▶ _Task material_
[Start of Attachment]
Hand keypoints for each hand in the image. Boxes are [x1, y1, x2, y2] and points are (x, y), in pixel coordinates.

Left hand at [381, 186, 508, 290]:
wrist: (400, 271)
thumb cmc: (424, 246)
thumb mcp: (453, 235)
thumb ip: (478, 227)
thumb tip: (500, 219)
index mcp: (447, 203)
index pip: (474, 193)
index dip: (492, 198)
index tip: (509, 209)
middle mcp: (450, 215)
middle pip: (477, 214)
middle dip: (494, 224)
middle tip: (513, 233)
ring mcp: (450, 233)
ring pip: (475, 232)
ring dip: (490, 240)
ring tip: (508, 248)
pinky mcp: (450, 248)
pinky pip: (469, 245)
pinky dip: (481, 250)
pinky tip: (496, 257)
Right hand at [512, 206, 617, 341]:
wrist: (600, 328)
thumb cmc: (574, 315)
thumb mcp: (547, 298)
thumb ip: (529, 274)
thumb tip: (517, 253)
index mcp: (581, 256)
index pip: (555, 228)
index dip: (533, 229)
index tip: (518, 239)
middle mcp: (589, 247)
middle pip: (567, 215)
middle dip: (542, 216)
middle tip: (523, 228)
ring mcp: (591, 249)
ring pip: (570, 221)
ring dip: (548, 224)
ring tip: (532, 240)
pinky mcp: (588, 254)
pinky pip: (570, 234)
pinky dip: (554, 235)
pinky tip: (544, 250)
[End of Attachment]
[Start of Attachment]
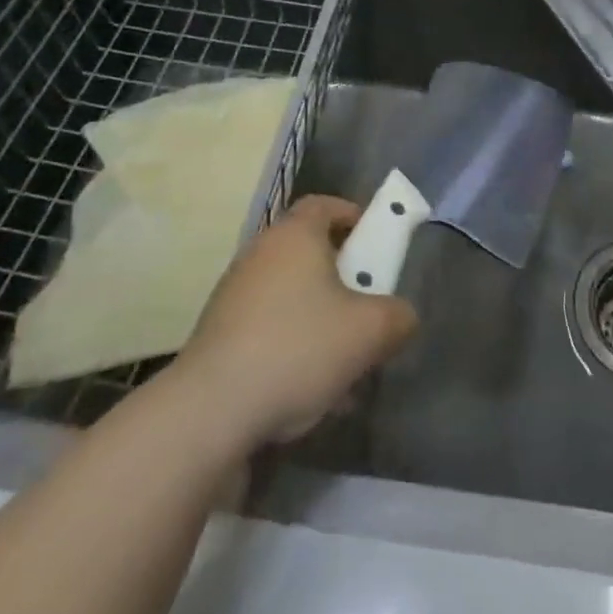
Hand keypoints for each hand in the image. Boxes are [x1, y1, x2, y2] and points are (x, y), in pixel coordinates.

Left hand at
[End of Attachment]
▶ _Activity_
The answer must be every line of the data that holds the word "hand".

▶ _Response area_
Hand keypoints for each hand in the image. Boxes are [x1, y1, x2, y2] and points are (x, y), in pixel coordinates.
Left hand at [381, 186, 508, 290]:
Right hand at [512, 206, 617, 341]:
Hand keypoints for each hand in the image. Boxes are [x1, y1, x2, y2] and points are (x, y), in pixel coordinates.
Left hand at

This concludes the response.